The Law and Prophets as important as they were in Jesus’ day did not fulfill the new paradigm.  This new paradigm challenged the disciples then and us today to embrace the call to be merciful and compassionate in a way that goes beyond following the law.  We are to respond in ways that transforms whatever part of the world we touch.  Such transformation happens when we go beyond doing the right thing to doing the loving thing.
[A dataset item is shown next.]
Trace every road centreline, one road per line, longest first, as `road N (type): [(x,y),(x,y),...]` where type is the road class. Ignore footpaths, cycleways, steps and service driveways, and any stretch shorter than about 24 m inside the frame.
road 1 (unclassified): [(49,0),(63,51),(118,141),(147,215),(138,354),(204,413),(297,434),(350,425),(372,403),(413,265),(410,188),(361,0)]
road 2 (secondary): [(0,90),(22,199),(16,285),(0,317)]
 Of course none of this can happen if we stay or try to stay on the mountaintop.  The message is clear we can’t and aren’t supposed to stay on the mountain.  Service happens in the real world not the mountain top experiences.  As David Lose has written: Most of life is lived in the valleys and on the slopes, not on the heights.  Mark’s Gospel has sometimes been characterized as preaching a message of ‘glory through suffering.’  A better designation might be ‘glory through service,’ because Jesus regularly invites his disciples to follow his example of meeting the needs of those whom society has ignored.  We are not called to seek out suffering for suffering’s sake, but (recognize that) our service to those whom society disdains may lead us to suffering.    God meets us in the valley and is at work there.  We humans imagine that we must retreat from society in order to meet God, maintain purity in order to stand in God’s presence, or achieve some measure of moral or religious holiness in order to merit God’s attention.  Yet in Jesus the flow of the action is reversed.  Rather than retreat from society’s needs he embraces them.  When we meet others in solidarity at the places of disjuncture and fracture in their lives and our own, we find God waiting for us.(David Lose, Christian Century, February 8, 2012 pg. 23)

 Make no mistake the story of the Transfiguration is one of those mountain top experiences and like most mountaintop experiences it doesn’t help us unless we own it; unless we find some way to weave it into the tapestry of our lives.  It needs to become not something we store away to savor, but something we use and from which we learn.  This means that while it is good to celebrate these experiences, it is more important to use them; to take the lessons they offer and incorporate them into our lives and allow them to help us as we live in this messy world.  This is how we go from being nice people who try to do good to faithful people who seek to serve a redeeming God, by first listening to what Jesus said and then witnessing to the power found in the love, justice and truth he proclaimed.

 Listen then witness.  This is the call that is extended to us as we begin our Lenten journey.